Missense mutations of the tumor suppressor Neurofibromin 2 (NF2/Merlin/schwannomin) result in sporadic to frequent occurrences of tumorigenesis in multiple organs. However, the underlying pathogenicity of NF2-related tumorigenesis remains mostly unknown. Here we found that NF2 facilitated innate immunity by regulating YAP/TAZ-mediated TBK1 inhibition. Unexpectedly, patient-derived individual mutations in the FERM domain of NF2 (NF2m) converted NF2 into a potent suppressor of cGAS-STING signaling. Mechanistically, NF2m gained extreme associations with IRF3 and TBK1 and, upon innate nucleic acid sensing, was directly induced by the activated IRF3 to form cellular condensates, which contained the PP2A complex, to eliminate TBK1 activation. Accordingly, NF2m robustly suppressed STING-initiated antitumor immunity in cancer cell-autonomous and -nonautonomous murine models, and NF2m-IRF3 condensates were evident in human vestibular schwannomas. Our study reports phase separation-mediated quiescence of cGAS-STING signaling by a mutant tumor suppressor and reveals gain-of-function pathogenesis for NF2-related tumors by regulating antitumor immunity.

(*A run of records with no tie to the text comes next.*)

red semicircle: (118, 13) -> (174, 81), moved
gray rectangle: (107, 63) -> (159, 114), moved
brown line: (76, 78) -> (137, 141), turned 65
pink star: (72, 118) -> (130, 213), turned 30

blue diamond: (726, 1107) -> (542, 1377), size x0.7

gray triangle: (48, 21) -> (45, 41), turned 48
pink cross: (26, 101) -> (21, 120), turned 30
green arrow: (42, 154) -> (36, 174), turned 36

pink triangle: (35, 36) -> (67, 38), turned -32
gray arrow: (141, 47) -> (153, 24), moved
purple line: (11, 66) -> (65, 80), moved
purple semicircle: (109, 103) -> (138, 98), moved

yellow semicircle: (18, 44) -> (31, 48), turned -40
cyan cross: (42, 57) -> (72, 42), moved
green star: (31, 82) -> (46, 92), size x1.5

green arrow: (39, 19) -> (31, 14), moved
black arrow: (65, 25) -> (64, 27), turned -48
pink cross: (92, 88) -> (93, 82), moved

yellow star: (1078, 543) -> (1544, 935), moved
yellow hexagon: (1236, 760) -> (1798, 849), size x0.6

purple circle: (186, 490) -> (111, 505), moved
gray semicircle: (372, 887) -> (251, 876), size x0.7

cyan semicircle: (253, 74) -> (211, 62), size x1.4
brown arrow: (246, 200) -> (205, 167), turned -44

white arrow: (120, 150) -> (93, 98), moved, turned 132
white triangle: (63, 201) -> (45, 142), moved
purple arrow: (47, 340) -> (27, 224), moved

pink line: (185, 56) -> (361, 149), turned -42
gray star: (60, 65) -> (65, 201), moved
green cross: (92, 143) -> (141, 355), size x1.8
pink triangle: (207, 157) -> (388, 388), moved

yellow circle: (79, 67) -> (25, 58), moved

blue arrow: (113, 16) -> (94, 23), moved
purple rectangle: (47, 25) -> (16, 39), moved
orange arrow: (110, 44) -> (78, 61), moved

肿瘤抑制因子神经纤维蛋白 2 (NF2/Merlin/Schwannomin) 的错义突变导致多个器官中偶发或频繁发生肿瘤发生。然而，NF2 相关肿瘤发生的潜在致病性仍然大多未知。在这里，我们发现 NF2 通过调节 YAP/TAZ 介导的 TBK1 抑制来促进先天免疫。出乎意料的是，患者衍生的 NF2 FERM 结构域 (NF2m) 的个体突变将 NF2 转化为 cGAS-STING 信号传导的有效抑制剂。从机制上讲，NF2m 与 IRF3 和 TBK1 获得了极端的关联，并且在先天核酸感应后，被激活的 IRF3 直接诱导形成细胞凝聚物，其中含有 PP2A 复合物，以消除 TBK1 的激活。因此，NF2m 在癌细胞自主和非自主小鼠模型中强烈抑制 STING 引发的抗肿瘤免疫，并且 NF2m-IRF3 凝聚物在人前庭神经鞘瘤中很明显。我们的研究报告了突变型肿瘤抑制因子介导的相分离介导的 cGAS-STING 信号静止，并通过调节抗肿瘤免疫揭示了 NF2 相关肿瘤的功能获得性发病机制。